No gun • After the shooting, Cruz rolls Taylor's body over and cuffs his hands as a witness can be heard screaming, "They [expletive] shot him!" Officer Andrew Sylleloglu can be heard telling Cruz he couldn't activate his body camera.
About two minutes after the shooting, Cruz rolls Taylor's body to his side and tells him, "Stay with me buddy. Stay with me." Cruz applies gauze to a wound, saying, "Talk to me, buddy. Talk to me. Medical's on the way, man. Medical's on the way, OK?"
About three minutes after the shooting, Cruz puts on gloves and searches Taylor's pockets and clothing.
"What the hell were you reaching for, man?" Cruz asks. He continues to shake Taylor's arm, saying, "Stick with me, man. Come on."
When another officer asks if he needs more bandages, Cruz says he can't find the second gunshot wound.
"I can't find a weapon on him," Cruz says five minutes after the shooting.
According to an autopsy, Taylor was shot in the chest and abdomen. At the time of his death, Taylor's blood-alcohol content was 0.18, more than twice the legal limit for driving.
On camera • The investigation relied in great part on Cruz's body camera the only police footage of shooting, Gill said. It is the first time Gill has observied a shooting by police on video, which he called a "significant piece of evidence."
Gill reviewed an excerpt of the video frame by frame at Wednesday's press conference, pointing to the moments where Cruz raises his gun, where Taylor's hands enter his pants, where he turns around, and where he lifts his shirt.
Salt Lake City police on Tuesday released the full footage to the public.
7-Eleven surveillance camera footage didn't capture the shooting but showed witnesses' reactions.
Taylor was facing a felony arrest warrant when police challenged him outside the store, according to court records. Gill cites Taylor's Facebook entries as proof that he knew about the warrant, which was for an alleged probation violation.
Taylor wrote on Aug. 7, "I feel my time is coming soon, my nightmears are telling me. im gonna have warrants out for my arrest soon ... ill die before I go do a lot of time in a cell."
On Aug. 9 he wrote: "I finely realize I hit rock bottom. im homeless I havnt slept in two days ... as I walk thrw this vally of shadow of death I am fearing evil. its about my time soon."
Asked if Taylor may have wanted the police to kill him, Gill said, "Maybe, maybe not."
Profiling? • Taylor's aunt, Gina Thayne, scolded Gill for bringing the Facebook posts into the investigation, saying they are irrelevant to Cruz' actions.
Only her nephew's conduct that day is relevant to Gill's finding, and Thayne said that conduct posed no threat.
"It could be your son, your brother," she said. "Our family is hurting, and it's needless and senseless."
Fowler said she suspects the events leading up to the shooting, from the 911 call to the pull of the trigger, stem from assumptions and "profiling."
"The officer is going into this with a biased viewpoint, expecting this to happen. ... Why do officers have this mind-set?

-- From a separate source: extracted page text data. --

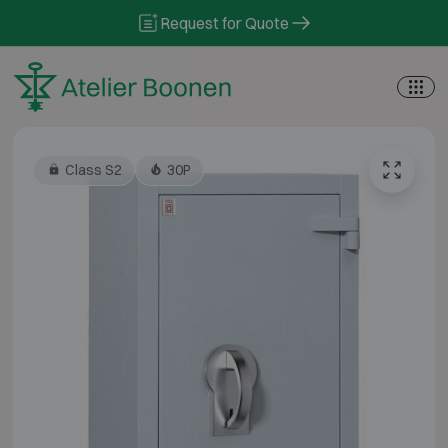
Skip to content
Request for Quote
Class S2
30P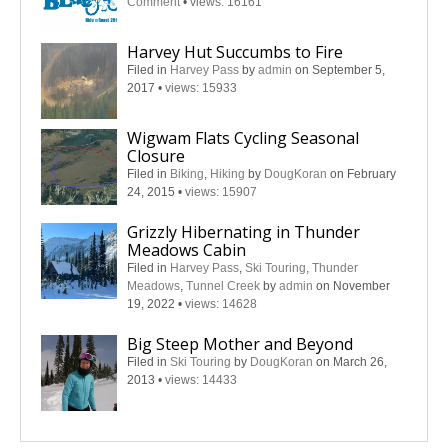
Comment
•
views: 16161
Harvey Hut Succumbs to Fire
Filed in
Harvey Pass
by
admin
on September 5,
2017
•
views: 15933
Wigwam Flats Cycling Seasonal
Closure
Filed in
Biking
,
Hiking
by
DougKoran
on February
24, 2015
•
views: 15907
Grizzly Hibernating in Thunder
Meadows Cabin
Filed in
Harvey Pass
,
Ski Touring
,
Thunder
Meadows
,
Tunnel Creek
by
admin
on November
19, 2022
•
views: 14628
Big Steep Mother and Beyond
Filed in
Ski Touring
by
DougKoran
on March 26,
2013
•
views: 14433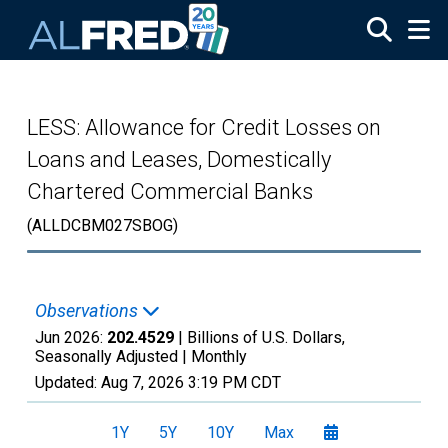
Skip to main content
LESS: Allowance for Credit Losses on
Loans and Leases, Domestically
Chartered Commercial Banks
(ALLDCBM027SBOG)
Observations
Jun 2026:
202.4529
| Billions of U.S. Dollars,
Seasonally Adjusted |
Monthly
Updated:
Aug 7, 2026
3:19 PM CDT
1Y
5Y
10Y
Max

When you're a hammer, all you're going to see is nails," Fowler said. "It makes me wonder ... anybody who has a brother, cousin, nephew, or daughter who looks a little left of center, a little edgy, that's what's going to happen?"

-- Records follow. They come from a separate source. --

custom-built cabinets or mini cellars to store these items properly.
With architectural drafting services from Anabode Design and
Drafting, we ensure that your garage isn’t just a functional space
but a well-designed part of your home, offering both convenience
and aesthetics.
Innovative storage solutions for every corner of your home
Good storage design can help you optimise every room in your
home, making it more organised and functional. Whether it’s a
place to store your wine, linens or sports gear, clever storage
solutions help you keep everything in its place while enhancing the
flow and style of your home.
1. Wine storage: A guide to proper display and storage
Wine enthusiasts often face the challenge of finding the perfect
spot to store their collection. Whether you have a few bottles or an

While Gill's investigation focused on whether the shooting was justified, the internal affairs investigation by Salt Lake City police examines issues leading up to and following the shooting, said department spokesman Dennis McGowan.
It is still underway, McGowan said. He did not know whether the three officers at Taylor's shooting have resumed their duties; they were placed on leave after the shooting.

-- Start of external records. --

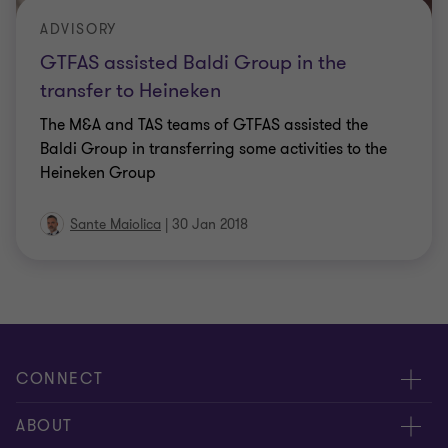
ADVISORY
GTFAS assisted Baldi Group in the
transfer to Heineken
The M&A and TAS teams of GTFAS assisted the
Baldi Group in transferring some activities to the
Heineken Group
Sante Maiolica
|
30 Jan 2018
CONNECT
Contact us
ABOUT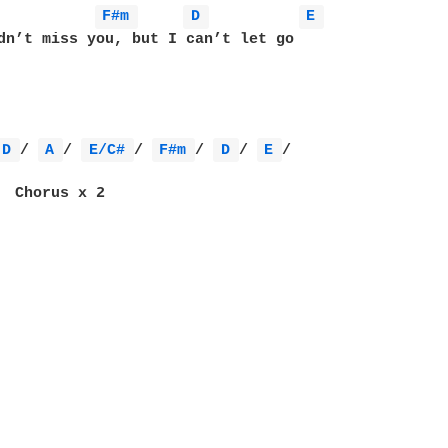
F#m 
D 
E 
dn’t miss you, but I can’t let go

D 
/ 
A 
/ 
E/C# 
/ 
F#m 
/ 
D 
/ 
E 
/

Salt Lake City police have shot and killed one other person this year; Christopher Leo Knight, a 34-year-old fugitive from California, was shot to death when he fired on two officers during a traffic stop near 300 South and West Temple. Both officers were injured.
Officers county-wide have shot eight people in 2014, four of them fatally. A ninth subject was fired at but not injured. All have been deemed justified after follow-up investigations.
Statewide, law enforcement officers have shot 15 people in 2014; 10 were killed.